DOCUMENT TEXT ->
This morning, like many mornings, Penelope and I decided that we needed to wake Daddy up a bit early and go get a doughnut. There was a chocolate-covered, cream-filled pastry calling my name loudly and insistently from afar. In an attempt to combine business with pleasure, I suggested that we all stop by Walgreens on the way to get our treat and pick up one of my monthly prescriptions – a prescription, incidentally, that I have bought from Walgreens every month for nearly seven years. Because Dustin recently switched jobs, we are relying on a Cobra insurance plan to get us through the next couple of months. Our coverage began on December 1st, and though we haven’t received our first bill, Blue Cross assured us that all coverage would be retroactive.
We pulled up to the window at the drive-thru Pharmacy and casually gave my name to the young, bored-looking clerk. Then we turned out attention to Penelope, who was throwing a fit in the back seat because – apparently – she was not digging the smooth tones of a Wham!-era George Michael. While assuring our daughter that “Wake Me Up Before You Go-Go” is not necessarily a cause for weeping, we realized that the clerk was saying something.

EXERCISE REQUIREMENTS ->
1. Please swap "clerk" for "cashier" as you reproduce the Walgreens post starting at "We pulled up" and ending at "was saying something.".
2. According to the Walgreens post, how long has the writer been buying the monthly prescription from Walgreens?
The items have nothing to do with the Walgreens post.

DATASET EXTRACT ->
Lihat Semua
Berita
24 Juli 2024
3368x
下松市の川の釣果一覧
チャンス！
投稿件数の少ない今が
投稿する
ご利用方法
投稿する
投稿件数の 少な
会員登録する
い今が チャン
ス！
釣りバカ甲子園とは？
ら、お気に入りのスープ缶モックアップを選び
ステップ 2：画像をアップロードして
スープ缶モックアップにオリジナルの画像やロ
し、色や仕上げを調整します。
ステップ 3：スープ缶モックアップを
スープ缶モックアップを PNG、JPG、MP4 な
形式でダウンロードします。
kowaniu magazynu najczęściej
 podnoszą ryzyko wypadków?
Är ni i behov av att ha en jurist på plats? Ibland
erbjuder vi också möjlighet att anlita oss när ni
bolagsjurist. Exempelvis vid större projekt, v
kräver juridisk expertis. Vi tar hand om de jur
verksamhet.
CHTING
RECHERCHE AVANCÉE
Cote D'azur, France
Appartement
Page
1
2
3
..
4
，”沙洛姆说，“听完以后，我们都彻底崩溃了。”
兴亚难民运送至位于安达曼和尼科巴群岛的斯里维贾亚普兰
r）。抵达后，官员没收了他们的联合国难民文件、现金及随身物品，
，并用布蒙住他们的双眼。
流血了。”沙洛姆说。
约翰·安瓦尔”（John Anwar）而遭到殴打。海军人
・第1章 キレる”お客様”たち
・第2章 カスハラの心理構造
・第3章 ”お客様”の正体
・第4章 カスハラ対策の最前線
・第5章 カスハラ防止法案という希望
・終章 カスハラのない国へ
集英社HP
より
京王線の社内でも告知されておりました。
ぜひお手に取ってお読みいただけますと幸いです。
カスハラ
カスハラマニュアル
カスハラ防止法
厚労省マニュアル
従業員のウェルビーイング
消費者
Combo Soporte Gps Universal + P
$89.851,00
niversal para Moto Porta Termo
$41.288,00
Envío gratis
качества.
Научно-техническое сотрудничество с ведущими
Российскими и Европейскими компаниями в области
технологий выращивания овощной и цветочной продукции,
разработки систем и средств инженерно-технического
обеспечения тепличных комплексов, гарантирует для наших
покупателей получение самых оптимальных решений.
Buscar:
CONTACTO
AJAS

RESULTS IN ORDER ->
1.
We pulled up to the window at the drive-thru Pharmacy and casually gave my name to the young, bored-looking cashier. Then we turned out attention to Penelope, who was throwing a fit in the back seat because – apparently – she was not digging the smooth tones of a Wham!-era George Michael. While assuring our daughter that “Wake Me Up Before You Go-Go” is not necessarily a cause for weeping, we realized that the cashier was saying something.

2. Nearly seven years.